Configuring an LDAP namespace for Active Directory Server

If you configure a new LDAP namespace for use with an Active Directory Server, default values are generated for you.

Procedure

  1. In every location where you installed Content Manager, open IBM® Cognos® Configuration.
  2. In the Explorer window, under Security, right-click Authentication, and then click New resource > Namespace.
  3. In the Name box, type a name for your authentication namespace.
  4. In the Type list, select LDAP - Default values for Active Directory and then click OK.

    The new authentication provider resource appears in the Explorer window, under the Authentication component. Default values are generated for you. Check them and make changes as needed.

  5. In the Properties window, for the NamespaceID property, specify a unique identifier for the namespace.
    Tip: Do not use colons (:) in the Namespace ID property.
  6. Specify the values for all other required properties to ensure that IBM Cognos components can locate and use your existing authentication provider.

    The following settings are examples:

    • For User lookup, enter (sAMAccountName=${userID})
    • If you use single signon, for Use external identity, set the value to True.
    • If you use single signon, for External identity mapping, enter (sAMAccountName=${environment("REMOTE_USER")})

      If you want to remove the domain name from the REMOTE_USER variable, enter (sAMAccountName=${replace(${environment("REMOTE_USER")}, "domain\\","")}).

      Important: Ensure that you use only the variable REMOTE_USER. Using another variable can cause a security vulnerability.
    • For Bind user DN and password, enter user@domain.
    • For Unique identifier, enter objectGUID
  7. If you want the LDAP authentication provider to bind to the directory server by using a specific Bind user DN and password when you perform searches, then specify these values.

    If no values are specified, the LDAP authentication provider binds as anonymous.

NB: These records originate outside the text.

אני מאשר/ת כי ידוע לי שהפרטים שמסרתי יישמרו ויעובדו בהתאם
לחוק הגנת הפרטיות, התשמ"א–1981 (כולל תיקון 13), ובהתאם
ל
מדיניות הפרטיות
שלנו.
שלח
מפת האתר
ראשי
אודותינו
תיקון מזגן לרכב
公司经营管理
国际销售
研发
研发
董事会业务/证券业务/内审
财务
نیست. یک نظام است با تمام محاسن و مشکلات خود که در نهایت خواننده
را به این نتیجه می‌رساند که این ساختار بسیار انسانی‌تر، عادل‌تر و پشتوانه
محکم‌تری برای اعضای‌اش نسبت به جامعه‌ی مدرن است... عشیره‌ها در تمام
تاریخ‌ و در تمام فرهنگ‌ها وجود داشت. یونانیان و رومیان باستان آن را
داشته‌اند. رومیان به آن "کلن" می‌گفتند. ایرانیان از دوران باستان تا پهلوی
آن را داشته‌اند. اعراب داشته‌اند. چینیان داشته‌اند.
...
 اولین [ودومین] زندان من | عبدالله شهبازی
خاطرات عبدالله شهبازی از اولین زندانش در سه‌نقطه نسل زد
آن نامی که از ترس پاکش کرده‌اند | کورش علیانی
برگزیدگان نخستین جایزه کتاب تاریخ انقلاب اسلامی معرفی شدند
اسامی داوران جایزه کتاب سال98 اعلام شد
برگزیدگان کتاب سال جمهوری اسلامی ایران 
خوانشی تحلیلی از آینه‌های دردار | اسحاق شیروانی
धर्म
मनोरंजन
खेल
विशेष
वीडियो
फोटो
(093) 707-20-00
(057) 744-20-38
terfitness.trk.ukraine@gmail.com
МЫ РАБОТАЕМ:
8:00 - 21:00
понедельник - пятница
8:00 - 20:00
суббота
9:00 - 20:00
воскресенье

  8. If you do not use external identity mapping, use bind credentials for searching the LDAP directory server by doing the following steps:
    • Ensure that Use external identity is set to False.
    • Set Use bind credentials for search to True.
    • Specify the user ID and password for Bind user DN and password.
  9. From the File menu, click Save.
  10. Test the connection to a new namespace. In the Explorer window, under Authentication, right-click the new authentication resource and click Test.

    You are prompted to enter credentials for a user in the namespace to complete the test.

    Depending on how your namespace is configured, you can enter either a valid user ID and password for a user in the namespace or the bind user DN and password.

Results

IBM Cognos loads, initializes, and configures the provider libraries for the namespace.